S2: Studies do take a very long time. I mean , as Doctor Lacroix mentioned , you know , the Women's Health Initiative was starting in the early 90s , and here we are decades later , still in contact with a lot of these women , you know , to find out whether a certain behavior or a therapy or something might , you know , relate to longer life or better health. You really have to follow them for that period of time. And look at these , you know , specific health outcomes like mortality. Mhm.

S1: I mean , but what does constant movement do for us. Sure.

S2: Sure. So while we're moving our muscles are contracting , our muscles are taking up glucose. So we've got certain benefits to our metabolism there. You know certainly when we're standing up our blood flow is a little bit better. You know blood's not pulling around. It's fighting the force of gravity. And so while we're sitting , you know , our muscles are not contracting , our muscles are not taking up glucose. And that has consequences for metabolism. You know , our blood flow is also impaired while we're sitting.
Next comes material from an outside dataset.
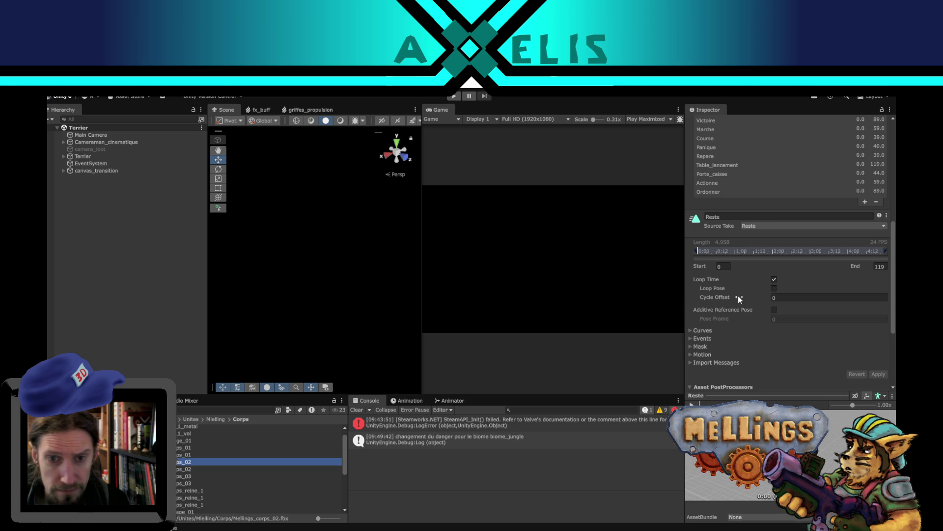
click(761, 274)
And so all of these things can sort of have negative effects on our metabolisms and lead to certain conditions , including diabetes and hypertension and heart disease , which from there increase our risk of death.

S1: Now it just creates dysfunction in your body is not working as it should be when you're just sitting all the time. Exactly. All right. Well , I think you you found that the negative effects of sitting long were present , even for people who were active and exercised. So tell me about that.

S2: This was one of the noteworthy findings of this study. You know , it didn't matter whether , you know , women had sort of high , you know , even moderate to vigorous intensity physical activity or low amounts. There was always a higher risk of death that traveled with higher sitting. Hmm.

S4: Hmm.

S1:

S2: You know , you don't have to get up and go run , although certainly encouraged. But you can kind of just stand up and stretch out a little bit and maybe kind of walk around , you know , your home or maybe go outside for a few minutes and come back in and.

S4: Then , okay.

S1:

S3: And it's not really constant motion that you have to aspire to just , you know , if you're if you're watching TV or , or doing a project , any kind of natural break , take the opportunity to , to get up and and move around a bit. And you know , I , I'm in this age group now. I am guilty of sitting too long. But one of the interesting things that you said , Steve , is that the comparison group , the women who sat the least , sat less than about nine hours.

S2: That gives.

S3: You a lot of time to sit when you think about. It.

S4: It.

S1: When I think about it , nine hours and 20 , about.

S2: Nine hours , 20.

S1: Minutes , nine hours , 20 minutes , eight of those hours. I'm sleep. Right. Oh , this.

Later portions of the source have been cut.